Go Back
A close-up of a slice of creamy vanilla bean brown butter cheesecake.

Vanilla Bean Brown Butter Cheesecake

This rich and creamy Vanilla Bean Brown Butter Cheesecake features a buttery graham cracker crust and a decadent filling infused with the nutty flavor of brown butter and fragrant vanilla bean.
Prep Time 45 minutes
Cook Time 1 hour 15 minutes
Total Time 6 hours
Servings 12 slices
Calories 400 kcal

Equipment

  • 9-inch springform pan
  • medium bowl
  • small saucepan
  • heatproof bowl
  • electric mixer
  • large roasting pan
  • wire rack

Ingredients
  

For the Crust

  • 1 ½ cups graham cracker crumbs
  • ¼ cup granulated sugar
  • 6 tablespoons unsalted butter, melted and cooled

For the Brown Butter Cheesecake Filling

  • ¾ cup unsalted butter
  • 3 8-ounce packages cream cheese, softened to room temperature
  • 1 ½ cups granulated sugar
  • 3 large eggs, room temperature
  • 1 tablespoon all-purpose flour
  • 1 teaspoon pure vanilla extract
  • vanilla bean, split lengthwise, seeds scraped
  • ½ cup sour cream, room temperature

Instructions
 

Prepare the Crust

  • Preheat the oven to 350°F (175°C) and combine graham cracker crumbs, sugar, and melted butter in a bowl.

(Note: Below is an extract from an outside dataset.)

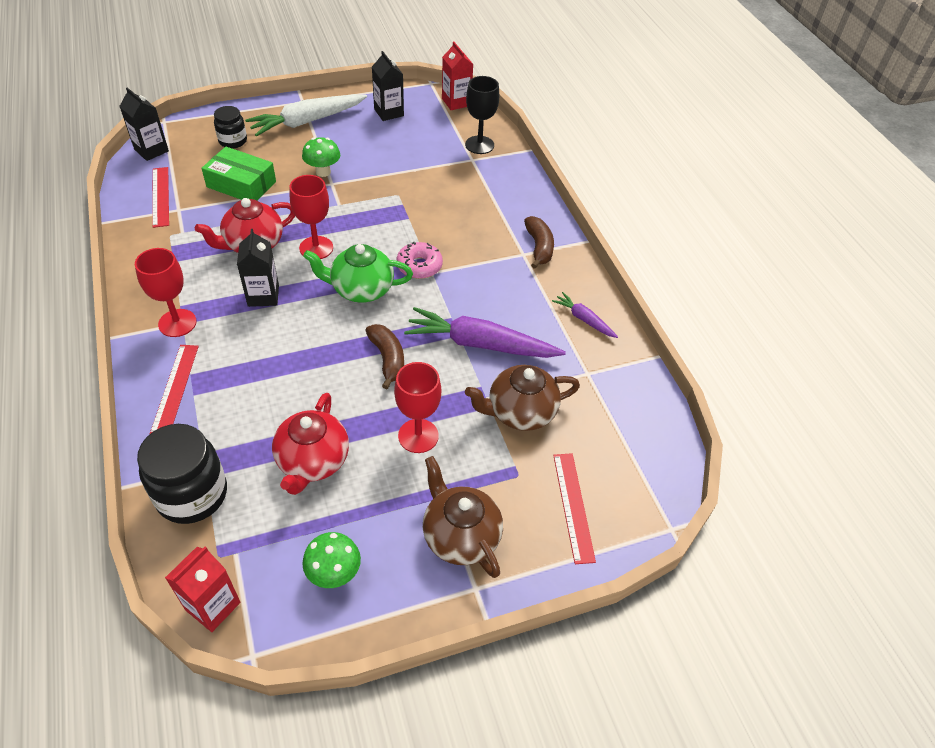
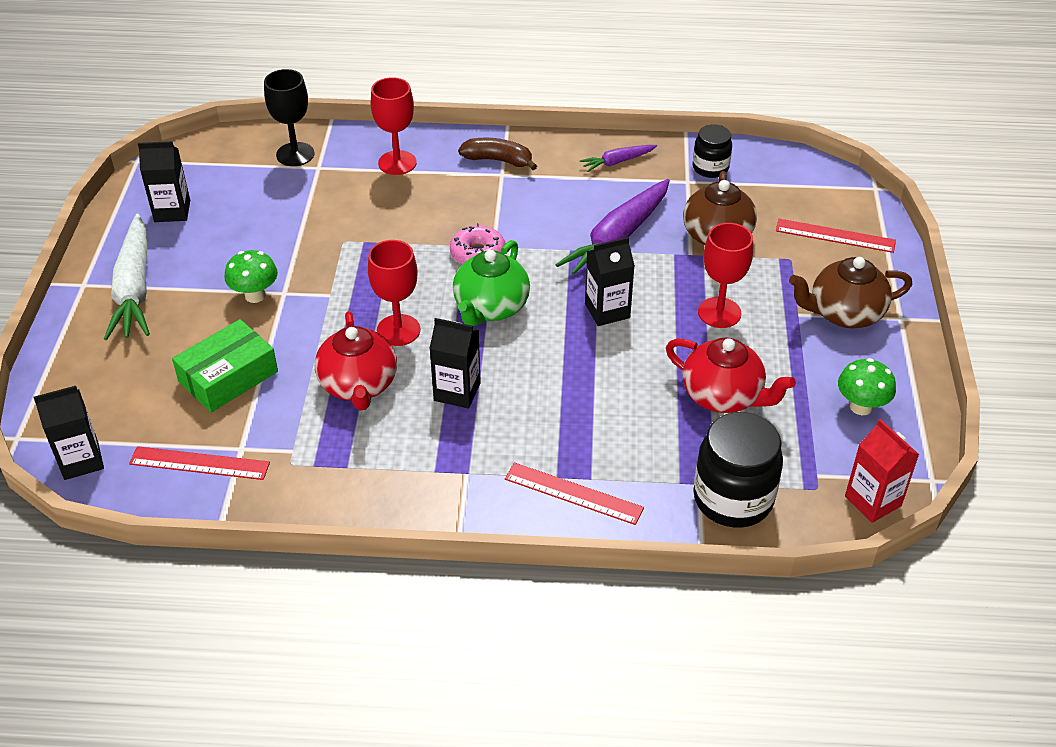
camera: 65 degrees left, 5 degrees down
red goblet [135,248,196,337] -> red goblet moved to [371,77,417,175]
black jar [214,106,247,149] -> black jar moved to [693,124,732,178]
brown banana [365,324,404,389] -> black carton [585,237,635,326]
red carton [442,41,474,110] -> none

Press the mixture into a 9-inch springform pan and bake for 8-10 minutes until golden; then let it cool slightly and reduce the oven temperature to 325°F (160°C).

Brown the Butter

  • In a light-colored saucepan over medium heat, melt and cook ¾ cup unsalted butter for 5-7 minutes until it turns amber with nutty brown bits, then immediately transfer to a heatproof bowl to cool slightly.

Make the Filling

  • Beat the softened cream cheese in a large bowl with an electric mixer until smooth and creamy for 2-3 minutes. Gradually add 1 ½ cups granulated sugar, beating until just combined and smooth, scraping the bowl as needed.
  • Pour the slightly cooled brown butter into the cream cheese mixture and beat on low speed until fully incorporated. Add the flour, vanilla extract, and scraped vanilla bean seeds, mixing until just combined.
  • Beat in the eggs one at a time on low speed until just incorporated, being careful not to overmix, then stir in the sour cream until combined to achieve a smooth and creamy filling.

Prepare for Baking

  • Pour the cheesecake filling over the cooled crust in the springform pan. Wrap the bottom of the pan tightly with several layers of heavy-duty aluminum foil to prevent water from seeping in.

Water Bath

  • Place the foil-wrapped springform pan inside a larger roasting pan and carefully pour hot water into the roasting pan, ensuring it reaches about halfway up the sides of the springform pan.

Bake

  • Bake for 60-75 minutes, or until the edges are set and a 2-inch circle in the center still jiggles slightly when gently shaken.

Cool & Chill

  • Turn off the oven and prop the door open slightly, allowing the cheesecake to cool in the water bath inside the oven for 1 hour to prevent cracks.
  • Remove the cheesecake from the water bath, discard the foil, and transfer to a wire rack to cool completely at room temperature. Then, cover loosely and refrigerate for at least 6 hours, or preferably overnight, before serving.

Notes

For best results, ensure all cold ingredients like cream cheese, eggs, and sour cream are at room temperature for a smooth filling. Do not overmix the cheesecake batter once the eggs are added, as this can incorporate too much air and lead to cracks. Chilling the cheesecake overnight is crucial for proper setting and flavor development.